Her on kişiden sekizi yaşadığı şehirde bir deprem olmasından endişe duyuyor. Yine benzer oranda bir kitle bilim insanlarının uyardığı muhtemel Marmara depremine dair eskisine oranla daha yüksek bir tedirginlik içinde. 

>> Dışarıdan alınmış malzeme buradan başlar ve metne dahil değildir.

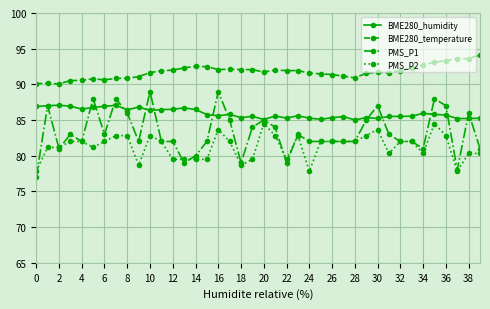

Which series has the largest total across all categories?

BME280_temperature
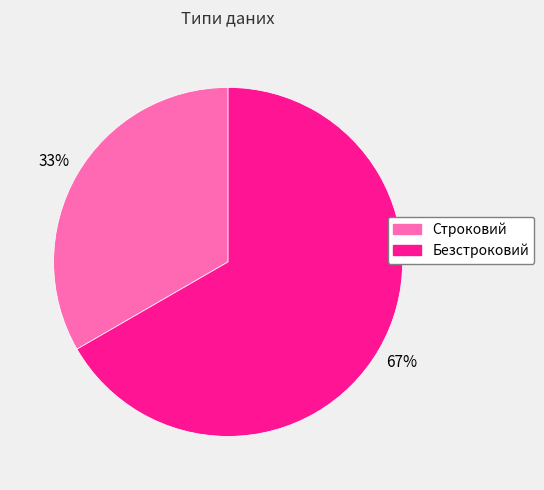

Combined, do Строковий and Безстроковий account for over 50%?

Yes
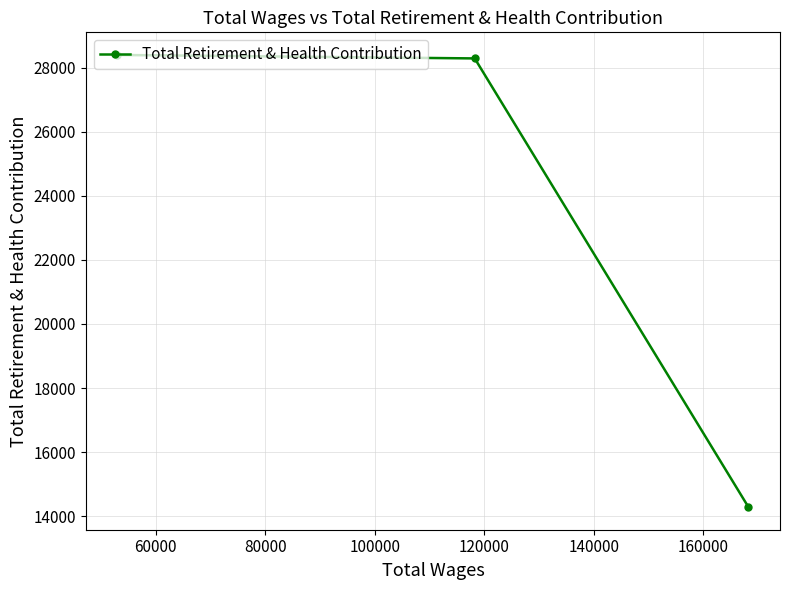

What is the minimum value shown in the chart?

14285.8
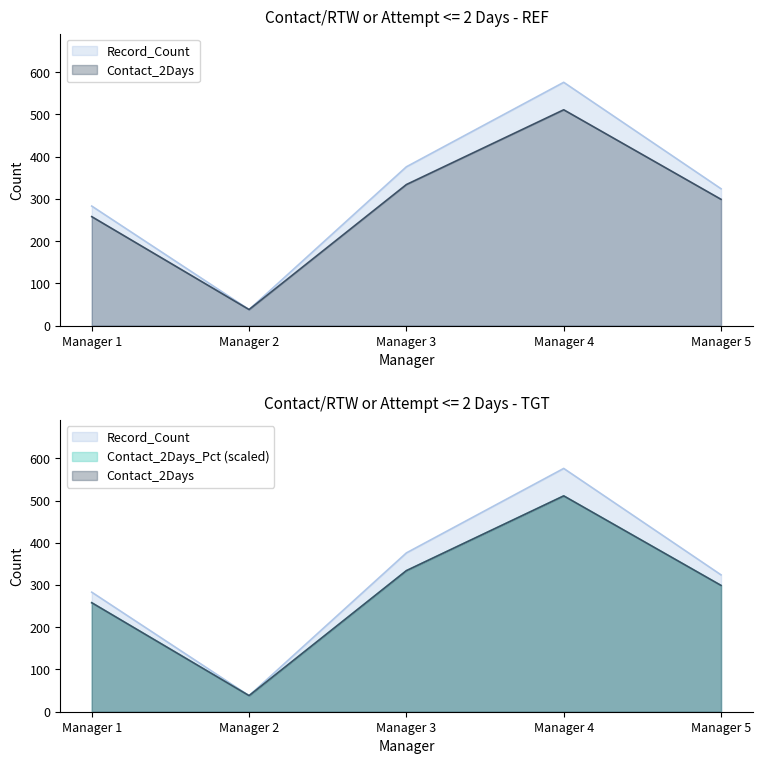

Does the chart display data point markers on the line(s)?

No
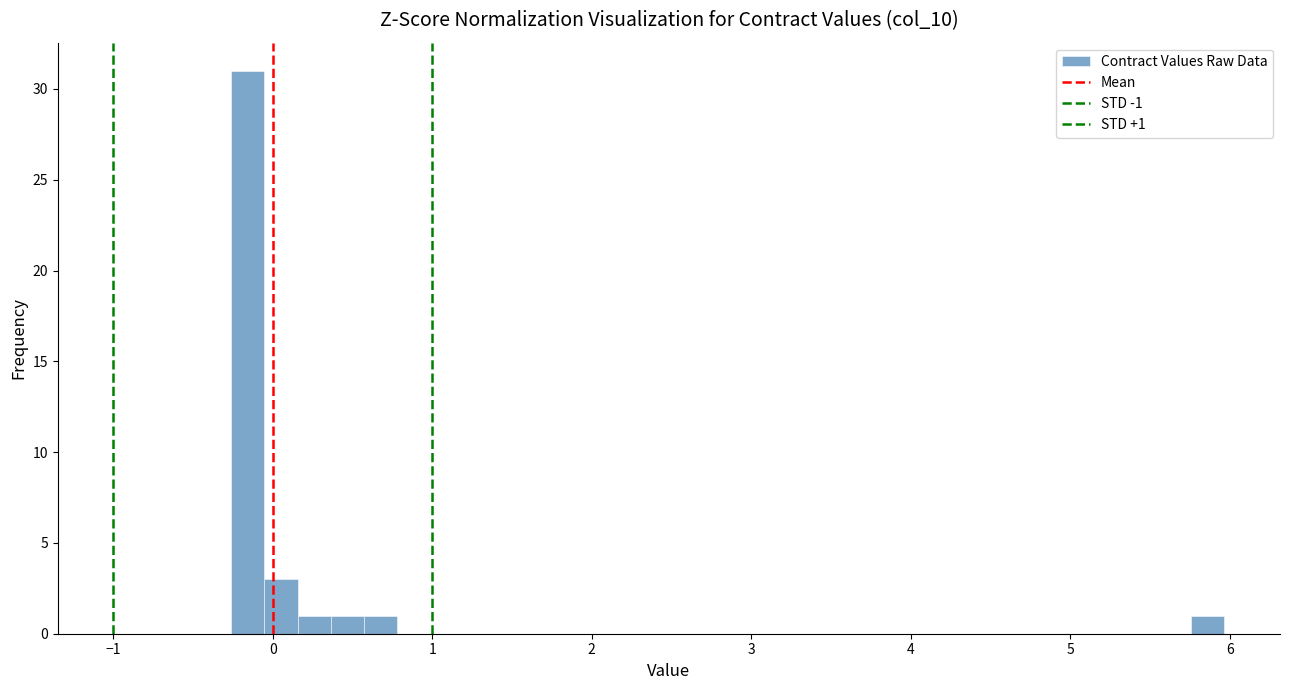

Around what value on the x-axis is the tallest bar? Give the approximate position of its centre, as read against the axis.

-0.2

Pandemi, enflasyon derken toplum uzun bir süredir genellikle olumsuz duygular içinde. Yine de gün içinde kendisini mutlu hisseden bir kitle vardı, Ocak ayında bu oran %27’ye kadar çıkmıştı. Arka arkaya yaşadığımız depremler, kaybedilen canlar toplumda bir süredir yaygın olan olumsuz duyguları daha da arttırdı, mutluluk duygusunu ifade edenlerin oranı da %8’e kadar geriledi. En yoğun hissedilen duygular endişe, yorgunluk ve üzüntü.

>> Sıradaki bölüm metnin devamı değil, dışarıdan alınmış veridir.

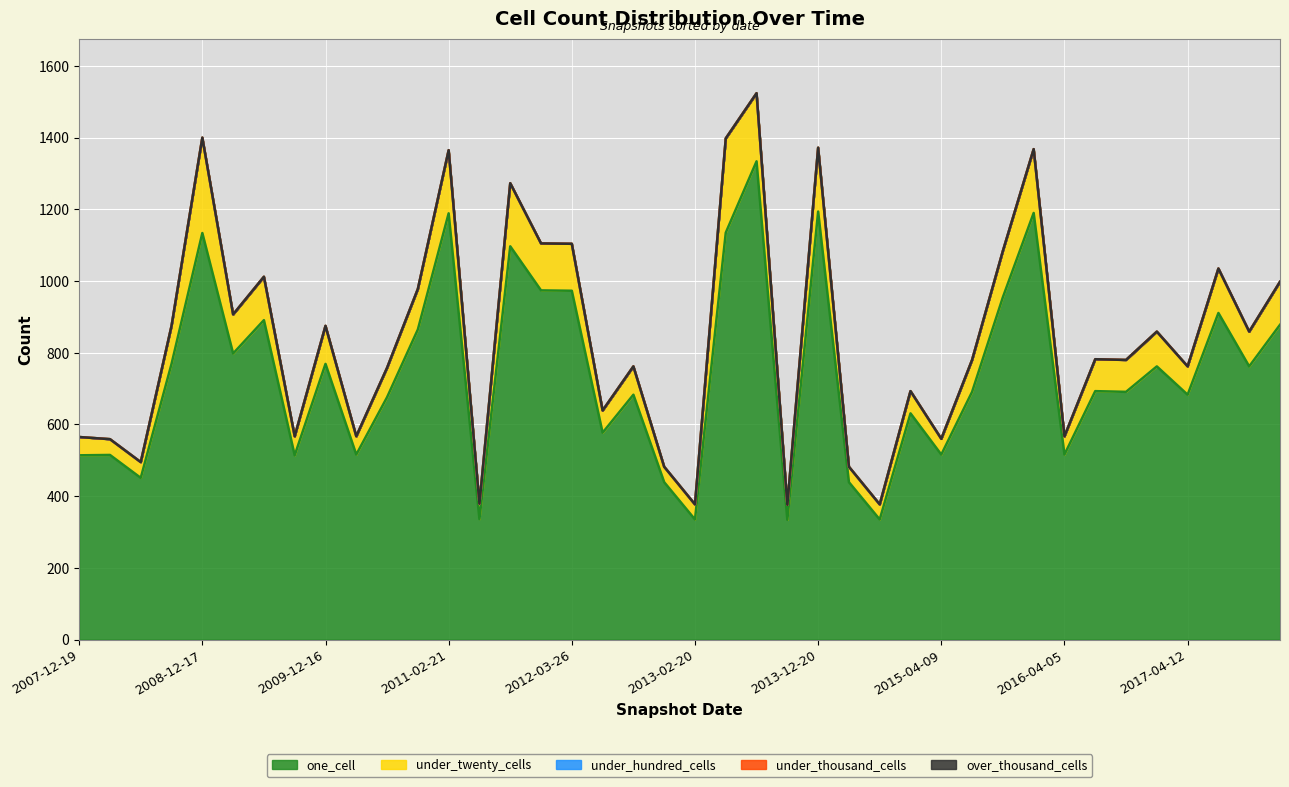

What value does the one_cell series have at 2010-11-17?

865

Deprem sonrasında bireyler destek için seferber oldular. O dönemde kurum ve kuruluşların oynadıkları rol öne çıktı, çünkü bireysel olarak başa çıkabileceğimiz bir olay değildi karşımızdaki. Araştırmamıza katılanların sadece %8’i bir sivil toplum kuruşuna üye. Depremler sonrasındaki toplumsal deneyim, geri kalan %92’lik kesimde her dört kişiden birini gelecekte bir STK’ya üye olma düşüncesine yönlendirdi. 

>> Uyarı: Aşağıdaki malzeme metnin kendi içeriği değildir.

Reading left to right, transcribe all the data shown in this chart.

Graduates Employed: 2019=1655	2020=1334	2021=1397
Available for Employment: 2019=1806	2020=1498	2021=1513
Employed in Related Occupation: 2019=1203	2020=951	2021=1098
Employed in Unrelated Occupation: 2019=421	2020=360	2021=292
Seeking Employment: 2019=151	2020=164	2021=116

Toplumda devlet kurumları haricinde sivil toplum kuruluşlarının da yaygın ve güçlü olmaları çok kritik. İyi gitmediğini düşündüğümüz pek çok konuda yasal düzenlemeler mevcut olduğu halde sonuç alınamayabiliyor. Bunu, bina yapım kurallarının by-pass edilmesi ve depremde binlerce cana mal olan binaların yapılmasına olanak doğmuş olması ile bir kez daha gördük. Pek çok alanda daha iyi sonuçları “hataları kontrol ederek”, “yasaklar & cezalar üzerinden ilerleyerek” bir yere kadar elde edebiliriz, asıl amacımız hep birlikte “hatasızı üretmek” olmalı. Bunun için bilinçli bireylere ve örgütlü topluma ihtiyacımız var.

ARAŞTIRMA KÜNYESİ
    Ipsos Anti Kriz Monitörü: Araştırma 18 yaş üstü İBBS 1 düzeyinde 6 Şubat depreminden etkilenen 10 il hariç diğer illerde nüfusu temsil eden 800 birey ile 20-23 ŞUBAT 2023 tarihleri arasında online anket yöntemiyle (CAWI) gerçekleştirilmiştir.